TASK GOAL -
Begin your transcription at the line containing "framed print: present [534,334,698,434]" and continue it, word for word, to the final line below. Include only those lines and skip the pictures.

____________________

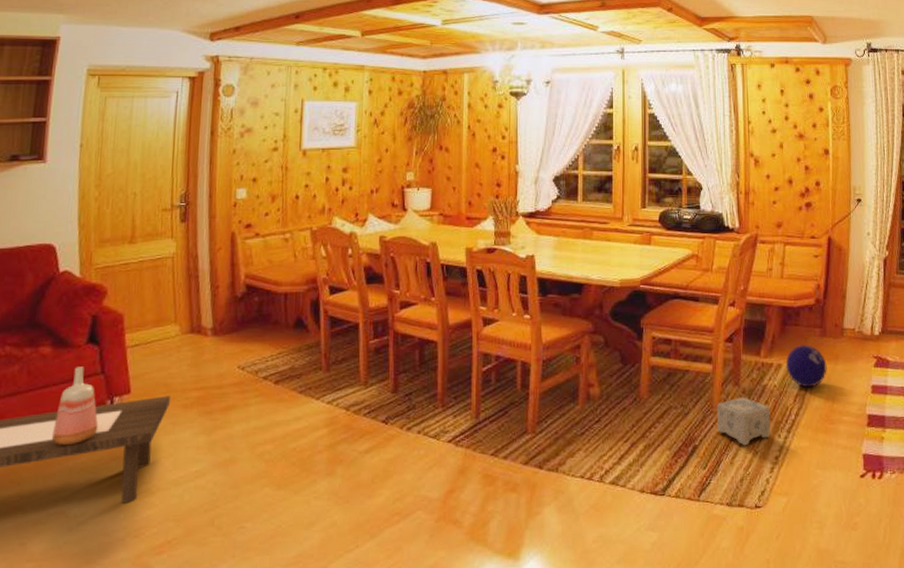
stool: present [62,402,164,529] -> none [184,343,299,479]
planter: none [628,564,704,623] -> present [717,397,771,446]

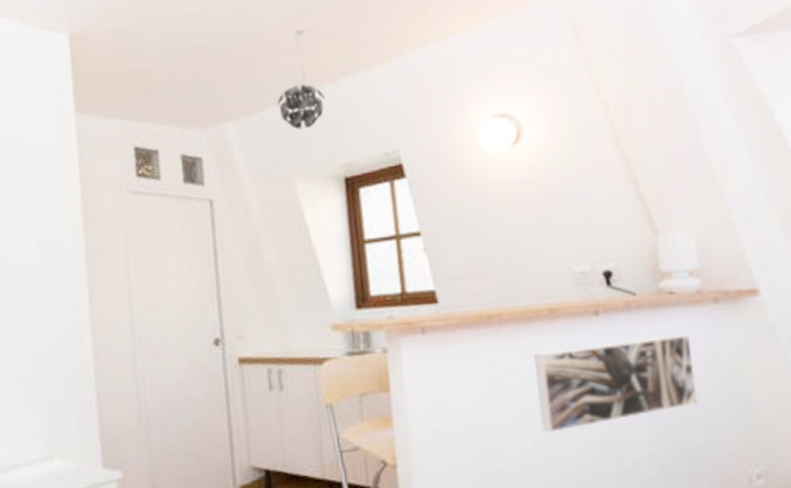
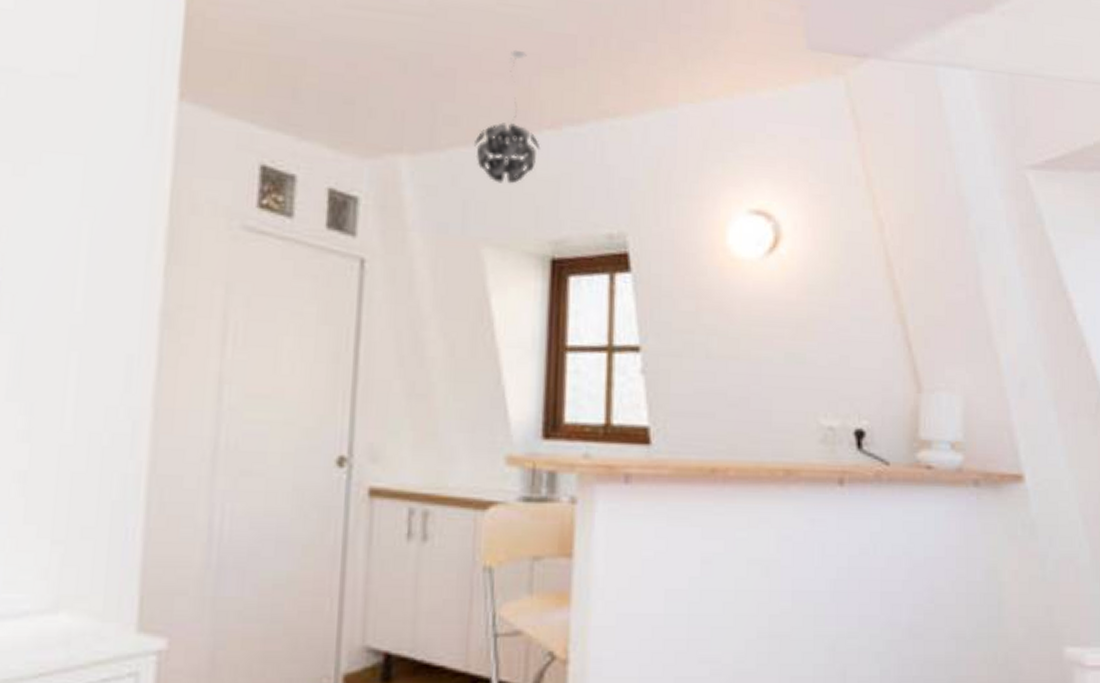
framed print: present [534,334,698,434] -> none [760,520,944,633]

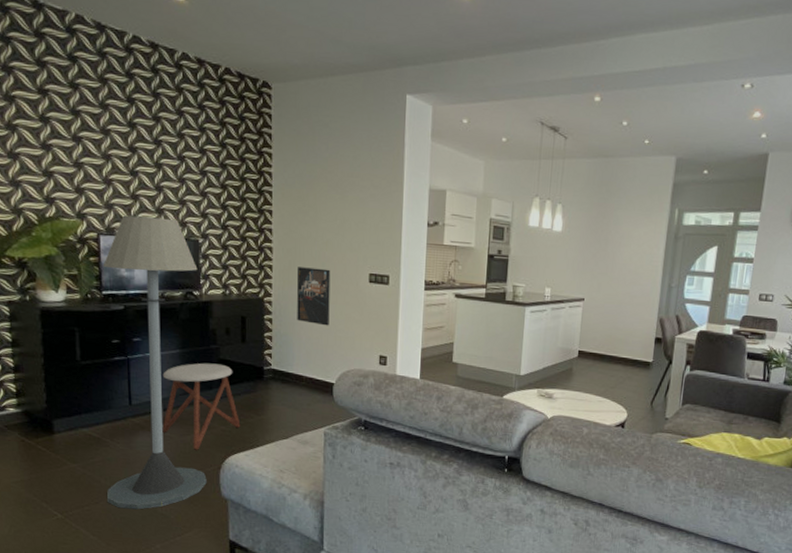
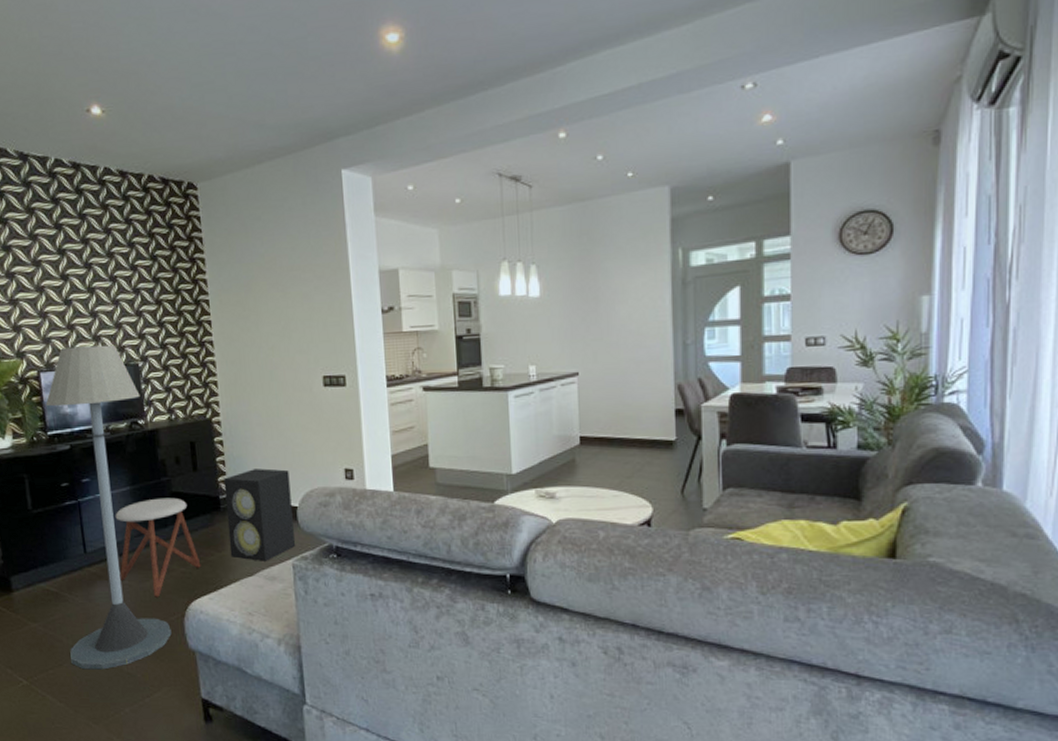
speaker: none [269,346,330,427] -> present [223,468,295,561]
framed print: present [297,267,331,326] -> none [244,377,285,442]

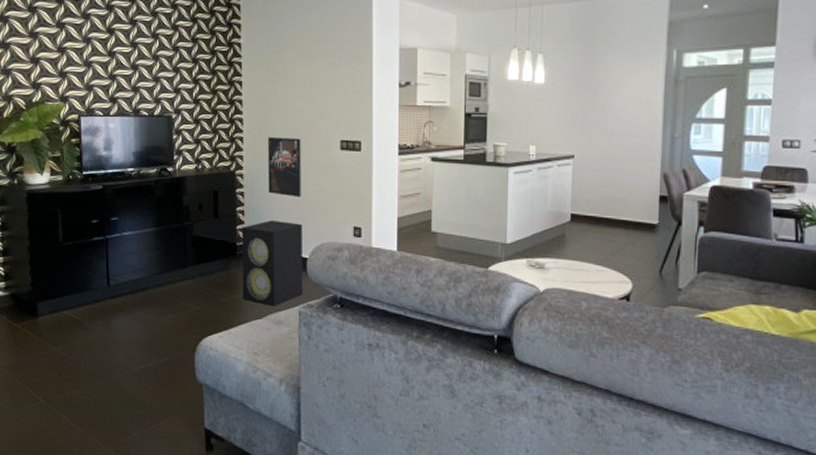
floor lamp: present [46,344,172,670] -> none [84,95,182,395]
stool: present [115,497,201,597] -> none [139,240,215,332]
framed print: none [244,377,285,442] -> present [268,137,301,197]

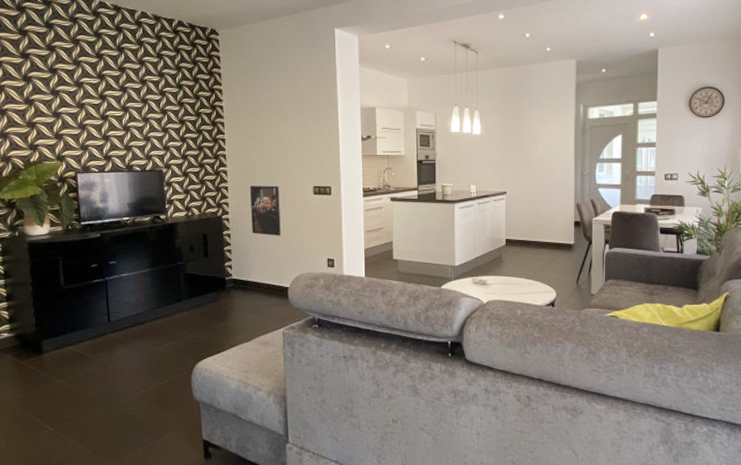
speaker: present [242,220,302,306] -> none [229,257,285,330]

____________________

RESPONSE -
framed print: present [534,334,698,434] -> none [760,520,944,633]

speaker: none [269,346,330,427] -> present [223,468,295,561]
framed print: present [297,267,331,326] -> none [244,377,285,442]

floor lamp: present [46,344,172,670] -> none [84,95,182,395]
stool: present [115,497,201,597] -> none [139,240,215,332]
framed print: none [244,377,285,442] -> present [268,137,301,197]

speaker: present [242,220,302,306] -> none [229,257,285,330]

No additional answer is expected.